Whereas, if the Legos somehow merged when fit together (the assimilation of the Other to the Self) they lose the freedom to rearrange themselves and change their form, because now they are just one solid block. Every additional block must now be assimilated to the existing block (the Self).
That makes sense. Post-enlightenment thought wants to find its footing in a universalism that is inherently ungrounded, and that’s not limited to “liberals” but is generally ingrained in contemporary social structures.
On your further thoughts re the lego analogy, do you have any recommended sources on that?

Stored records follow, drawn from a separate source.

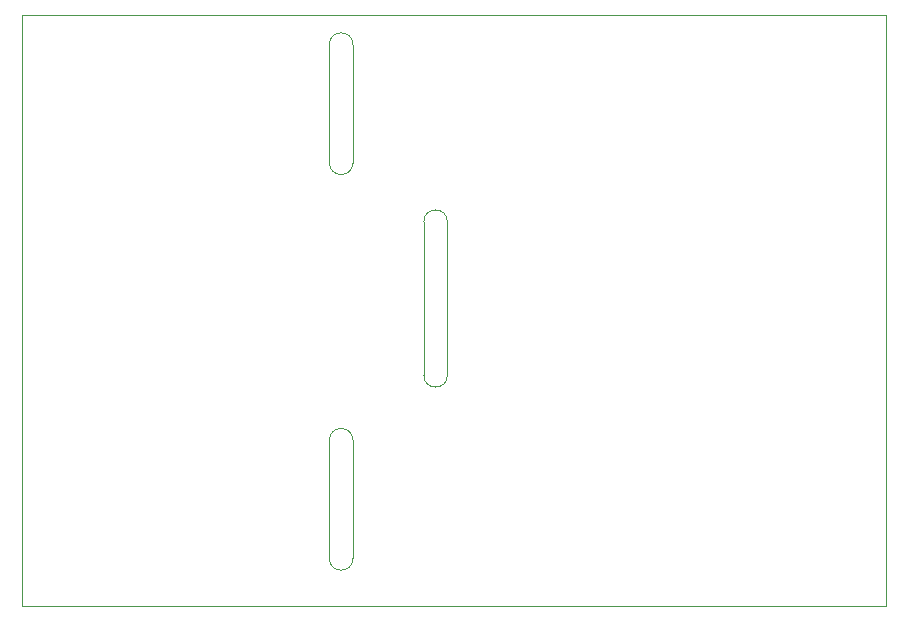
<source format=gm1>
G04 #@! TF.GenerationSoftware,KiCad,Pcbnew,8.0.9-8.0.9-0~ubuntu22.04.1*
G04 #@! TF.CreationDate,2025-04-03T00:10:20-07:00*
G04 #@! TF.ProjectId,HBD1E,48424431-452e-46b6-9963-61645f706362,rev?*
G04 #@! TF.SameCoordinates,Original*
G04 #@! TF.FileFunction,Profile,NP*
%FSLAX46Y46*%
G04 Gerber Fmt 4.6, Leading zero omitted, Abs format (unit mm)*
G04 Created by KiCad (PCBNEW 8.0.9-8.0.9-0~ubuntu22.04.1) date 2025-04-03 00:10:20*
%MOMM*%
%LPD*%
G01*
G04 APERTURE LIST*
G04 #@! TA.AperFunction,Profile*
%ADD10C,0.100000*%
G04 #@! TD*
G04 APERTURE END LIST*
D10*
X64500000Y-76500000D02*
X64500000Y-86500000D01*
X74500000Y-71000000D02*
G75*
G02*
X72500000Y-71000000I-1000000J0D01*
G01*
X64500000Y-43000000D02*
X64500000Y-53000000D01*
X74500000Y-71000000D02*
X74500000Y-58000000D01*
X72500000Y-58000000D02*
G75*
G02*
X74500000Y-58000000I1000000J0D01*
G01*
X66500000Y-86500000D02*
G75*
G02*
X64500000Y-86500000I-1000000J0D01*
G01*
X66500000Y-53000000D02*
X66500000Y-43000000D01*
X72500000Y-58000000D02*
X72500000Y-71000000D01*
X38500000Y-40500000D02*
X111600000Y-40500000D01*
X111600000Y-90500000D01*
X38500000Y-90500000D01*
X38500000Y-40500000D01*
X66500000Y-53000000D02*
G75*
G02*
X64500000Y-53000000I-1000000J0D01*
G01*
X64500000Y-43000000D02*
G75*
G02*
X66500000Y-43000000I1000000J0D01*
G01*
X64500000Y-76500000D02*
G75*
G02*
X66500000Y-76500000I1000000J0D01*
G01*
X66500000Y-86500000D02*
X66500000Y-76500000D01*
M02*

</source>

In Jung’s chapter “The Modern Spiritual Problem” he describes modern psychological inquiry into the psyche and unconscious as reactive to moderization and loss of spirituality, particularly influenced by the destructive power of technology from the first world war. He had, of course, yet to see what was to come.
The point being, he argues, that part of our general advancement includes both technological advancement into the material world and advancement into our inner psychic selves. That is to say, your demand of creating protective mechanisms for the psyche to combat technological takeover can be seen as part of human advancement as well. It’s not a counterforce to technology, but part of the greater picture of human advancement.
Our foray into human psychology and its unconscious drivers is, just like our foray into technology. It’s all new inquiry.
As in, we’re that incredible of a species, not only constituted for causing great external change, but also so constituted that we self preserve our inner states.